Being a phycisist, I found the observations and analogies recently outlined in “Comparing Dynamics: Deep Neural Networks versus Glassy Systems” particular insightful and thought their observations might help in this discussion or actually might force us to revise our assumptions or intuitions regarding pathologies and inefficiencies in approximating the posterior of BNNs:
We analyze numerically the training dynamics of deep neural networks (DNN) by using methods developed in statistical physics of glassy systems. The two main issues we address are the complexity of the loss-landscape and of the dynamics within it, and to what extent DNNs share similarities with glassy systems. Our findings, obtained for different architectures and datasets, suggest that during the training process the dynamics slows down because of an increasingly large number of flat directions. At large times, when the loss is approaching zero, the system diffuses at the bottom of the landscape. Despite some similarities with the dynamics of mean-field glassy systems, in particular, the absence of barrier crossing, we find distinctive dynamical behaviors in the two cases, showing that the statistical properties of the corresponding loss and energy landscapes are different. In contrast, when the network is under-parametrized we observe a typical glassy behavior, thus suggesting the existence of different phases depending on whether the network is under-parametrized or over-parametrized.

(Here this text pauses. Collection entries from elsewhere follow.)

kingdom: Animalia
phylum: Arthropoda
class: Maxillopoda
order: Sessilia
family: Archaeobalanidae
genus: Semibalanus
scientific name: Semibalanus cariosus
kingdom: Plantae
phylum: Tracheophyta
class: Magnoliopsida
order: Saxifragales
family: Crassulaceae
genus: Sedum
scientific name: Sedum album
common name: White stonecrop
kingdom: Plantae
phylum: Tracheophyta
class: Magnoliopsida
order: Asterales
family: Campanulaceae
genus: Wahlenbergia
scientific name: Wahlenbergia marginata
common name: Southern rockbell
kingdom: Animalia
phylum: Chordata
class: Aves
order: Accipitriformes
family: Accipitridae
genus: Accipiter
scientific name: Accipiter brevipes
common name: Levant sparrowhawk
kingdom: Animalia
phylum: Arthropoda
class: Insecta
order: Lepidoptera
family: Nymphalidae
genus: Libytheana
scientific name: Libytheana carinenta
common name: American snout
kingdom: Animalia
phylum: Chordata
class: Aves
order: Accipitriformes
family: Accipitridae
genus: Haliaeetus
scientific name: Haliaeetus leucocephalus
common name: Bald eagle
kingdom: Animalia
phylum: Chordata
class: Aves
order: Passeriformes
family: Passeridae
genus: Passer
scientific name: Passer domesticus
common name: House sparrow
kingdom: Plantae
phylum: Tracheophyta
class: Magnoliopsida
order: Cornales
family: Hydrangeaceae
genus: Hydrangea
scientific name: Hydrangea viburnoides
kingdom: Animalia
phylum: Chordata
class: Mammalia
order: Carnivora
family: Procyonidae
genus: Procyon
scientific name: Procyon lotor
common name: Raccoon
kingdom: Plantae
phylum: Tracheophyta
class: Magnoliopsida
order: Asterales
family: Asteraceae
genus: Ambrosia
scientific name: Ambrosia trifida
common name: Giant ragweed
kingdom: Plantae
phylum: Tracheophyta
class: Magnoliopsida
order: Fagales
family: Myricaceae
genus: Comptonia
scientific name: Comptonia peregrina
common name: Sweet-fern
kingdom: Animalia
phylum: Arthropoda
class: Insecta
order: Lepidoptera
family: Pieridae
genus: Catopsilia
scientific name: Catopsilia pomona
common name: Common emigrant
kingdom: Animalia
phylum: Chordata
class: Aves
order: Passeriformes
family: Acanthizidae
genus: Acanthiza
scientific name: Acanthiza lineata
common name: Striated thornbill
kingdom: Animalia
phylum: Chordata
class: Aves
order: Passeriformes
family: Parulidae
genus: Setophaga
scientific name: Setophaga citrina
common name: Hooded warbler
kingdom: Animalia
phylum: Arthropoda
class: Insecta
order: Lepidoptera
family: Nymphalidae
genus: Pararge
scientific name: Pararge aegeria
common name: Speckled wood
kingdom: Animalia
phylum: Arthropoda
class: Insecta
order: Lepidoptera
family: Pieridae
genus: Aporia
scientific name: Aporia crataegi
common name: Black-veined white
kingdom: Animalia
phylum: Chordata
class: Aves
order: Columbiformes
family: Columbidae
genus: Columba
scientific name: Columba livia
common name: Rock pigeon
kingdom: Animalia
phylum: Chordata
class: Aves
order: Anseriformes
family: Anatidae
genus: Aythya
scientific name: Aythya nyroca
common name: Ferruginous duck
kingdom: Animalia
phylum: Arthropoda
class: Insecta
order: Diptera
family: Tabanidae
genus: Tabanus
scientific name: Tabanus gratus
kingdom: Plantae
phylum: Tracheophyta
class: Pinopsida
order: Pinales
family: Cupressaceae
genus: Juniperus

If in the overparametrized case the problem is really due to “an increasingly large number of flat directions”, wouldnt HMC or NUTS actually be able to cope with this? I believe the barrier crossing they refer to in the underparametrized case corresponds to the previously mentioned multimodality.
I still have to read the paper in-depth…
Clearly, as mentioned before, I’m aware that such overparam. BNNs are not efficiently implementable in Stan due to AutoDiff. Also I know they don’t speak about BNNs and only about the loss function of NNs, but nevertheless the loss landscape should be closely related to the energy of the model in an Bayesian setting, when using HMC language.